When Sheffield Theatres announced that they were reviving Miss Saigon, they were met with a lot of criticism – understandably, for the musical is deeply problematic. New Earth Theatre, a company of British East and South East Asian artists, and co-producers Storyhouse pulled the play from the venue. Now, The Royal Exchange Theatre is currently staging untitled f*ck m*ss s**gon play, perhaps in protest. But what was missing from the criticism is the fact that almost the entire creative team, including the co-artistic director of the organisation and joint director of the revival, are Asian. Thus, this is not merely a revival; it’s not even just a reimagining – but a reclamation.
Miss Saigon is based on Puccini’s opera Madama Butterfly, which, in turn, was based on John Luther’s short story Madame Butterfly. Set in Japan, the narrative follows the ill-fated romance between a geisha and an American soldier. Miss Saigon relocates the setting to Saigon during the Vietnam War, with the geisha replaced with a Vietnamese prostitute.
It was clear from the very beginning that this revival was going to be shaking things up (which, I believe, should happen to all old musicals, not just the problematic ones, to make them more relevant and interesting) because Sheffield Theatres announced that they were casting a woman as the engineer – which has never been done before.

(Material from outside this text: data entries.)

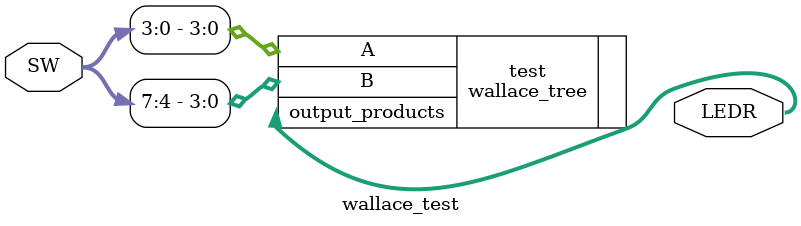
<source format=v>
module wallace_test(SW, LEDR);
   input [7:0] SW;
   output [7:0] LEDR;
	
	wallace_tree test(.A(SW[3:0]), .B(SW[7:4]), .output_products(LEDR[7:0]));
endmodule 
</source>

The engineer is the mixed-race owner of Dreamland, which is, essentially, a brother. Many brothels were/are run by women (often known as ‘Madams’) so this change is realistic and it adds additional context. Interestingly, a production photo suggests the engineer is or once was Miss Saigon.

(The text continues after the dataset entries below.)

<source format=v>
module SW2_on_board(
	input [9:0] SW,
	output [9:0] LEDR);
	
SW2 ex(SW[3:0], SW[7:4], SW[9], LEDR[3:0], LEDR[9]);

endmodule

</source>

Taking on the iconic role is Joanna Ampil, who played the female lead, Kim, in several Miss Saigon productions, including The West End, the original Australian production, and the original UK tour. I saw her in the Chichester Festival Theatre’s revival of South Pacific, which similarly reimagined its Asian characters, especially Ampil’s character, the iconic Bloody Mary.

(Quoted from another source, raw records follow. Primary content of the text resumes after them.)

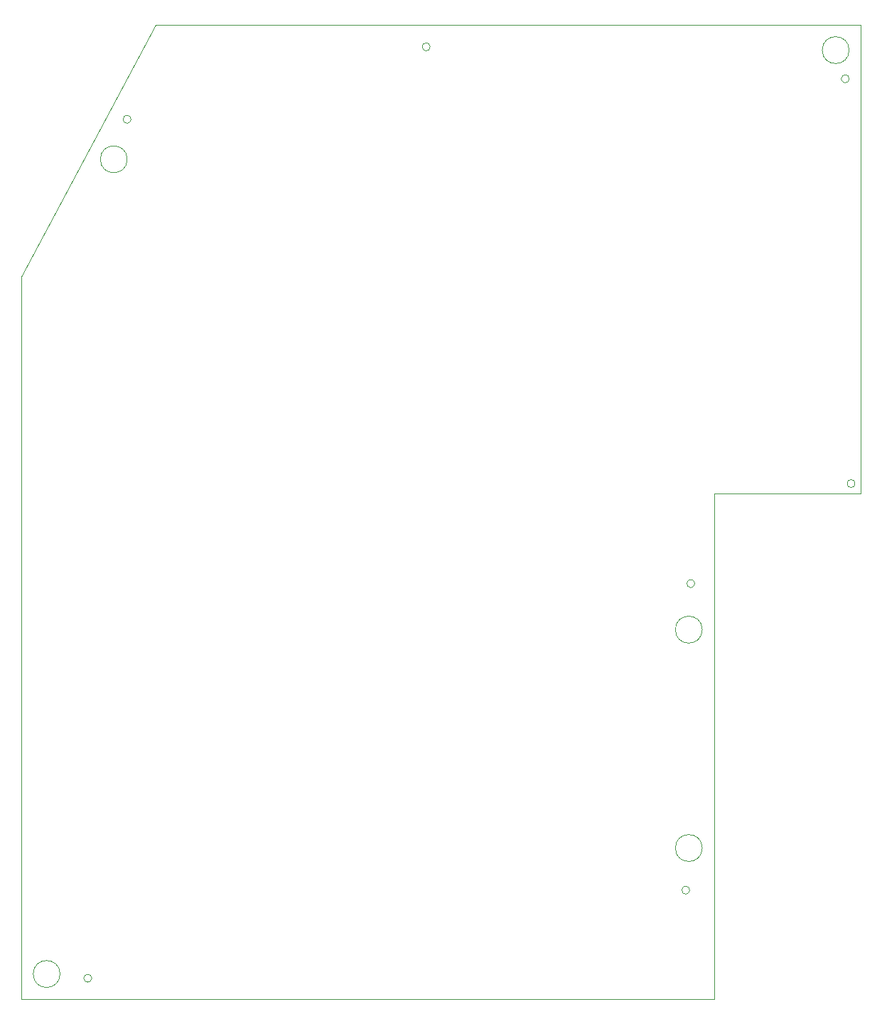
<source format=gm1>
G04 #@! TF.GenerationSoftware,KiCad,Pcbnew,(5.1.6-0-10_14)*
G04 #@! TF.CreationDate,2021-12-06T16:22:22+09:00*
G04 #@! TF.ProjectId,qPCR-main,71504352-2d6d-4616-996e-2e6b69636164,rev?*
G04 #@! TF.SameCoordinates,Original*
G04 #@! TF.FileFunction,Profile,NP*
%FSLAX46Y46*%
G04 Gerber Fmt 4.6, Leading zero omitted, Abs format (unit mm)*
G04 Created by KiCad (PCBNEW (5.1.6-0-10_14)) date 2021-12-06 16:22:22*
%MOMM*%
%LPD*%
G01*
G04 APERTURE LIST*
G04 #@! TA.AperFunction,Profile*
%ADD10C,0.100000*%
G04 #@! TD*
G04 APERTURE END LIST*
D10*
X92600000Y-50000000D02*
G75*
G03*
X92600000Y-50000000I-1600000J0D01*
G01*
X159615000Y-137010000D02*
G75*
G03*
X159615000Y-137010000I-475000J0D01*
G01*
X160215000Y-100510000D02*
G75*
G03*
X160215000Y-100510000I-475000J0D01*
G01*
X179315000Y-88610000D02*
G75*
G03*
X179315000Y-88610000I-475000J0D01*
G01*
X161100000Y-132000000D02*
G75*
G03*
X161100000Y-132000000I-1600000J0D01*
G01*
X178615000Y-40410000D02*
G75*
G03*
X178615000Y-40410000I-475000J0D01*
G01*
X161100000Y-106000000D02*
G75*
G03*
X161100000Y-106000000I-1600000J0D01*
G01*
X128685000Y-36610000D02*
G75*
G03*
X128685000Y-36610000I-475000J0D01*
G01*
X162500000Y-150000000D02*
X162500000Y-89770000D01*
X88375000Y-147500000D02*
G75*
G03*
X88375000Y-147500000I-475000J0D01*
G01*
X93065000Y-45230000D02*
G75*
G03*
X93065000Y-45230000I-475000J0D01*
G01*
X80000000Y-150000000D02*
X162500000Y-150000000D01*
X162500000Y-89770000D02*
X180000000Y-89770000D01*
X178600000Y-37000000D02*
G75*
G03*
X178600000Y-37000000I-1600000J0D01*
G01*
X84600000Y-147000000D02*
G75*
G03*
X84600000Y-147000000I-1600000J0D01*
G01*
X96000000Y-34000000D02*
X80000000Y-64000000D01*
X80000000Y-64000000D02*
X80000000Y-150000000D01*
X180000000Y-89770000D02*
X180000000Y-34000000D01*
X96000000Y-34000000D02*
X180000000Y-34000000D01*
M02*

</source>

In this production, Kim is played by Jessica Lee, with Desmonda Cathabel, who usually plays fellow bargirl Mimi, playing Kim on Wednesday evenings and Saturday matinées (where Lee will play Mimi).
Gigi, the most prolific showgirl prior to Kim’s arrival, is played by Aynrand Ferrer, who I recently saw in the original UK cast of George Takei’s Allegiance, which is also Asian-led.
The male lead, Chris, is played by Christian Maynard. I’m curious about the casting of a Black actor in the role. Whilst it’s great to see a huge lead role go to a person of colour, it negates the racist aspect of the relationship, in which a White man abandons his Asian lover and marries a White woman, but it could offer a commentary on the exploitation of African-American soldiers during the Vietnam War. Will it, though? We’ll have to see.
Chris’ wife, Ellen, is played by Shanay Holmes, who is also Black, whilst his romantic rival, Thuy, is played by Ethan Le Phong.
I caught the last tour of Miss Saigon. There are aspects of the musical that I love, truly, but I find much of it troubling – especially as a person of colour. If the musical were being revived by White creatives, I would be concerned, but it’s pretty cathartic seeing Asians reclaim a racially problematic narrative.
Miss Saigon began its run at Crucible on July 8; it runs until August 19 2023.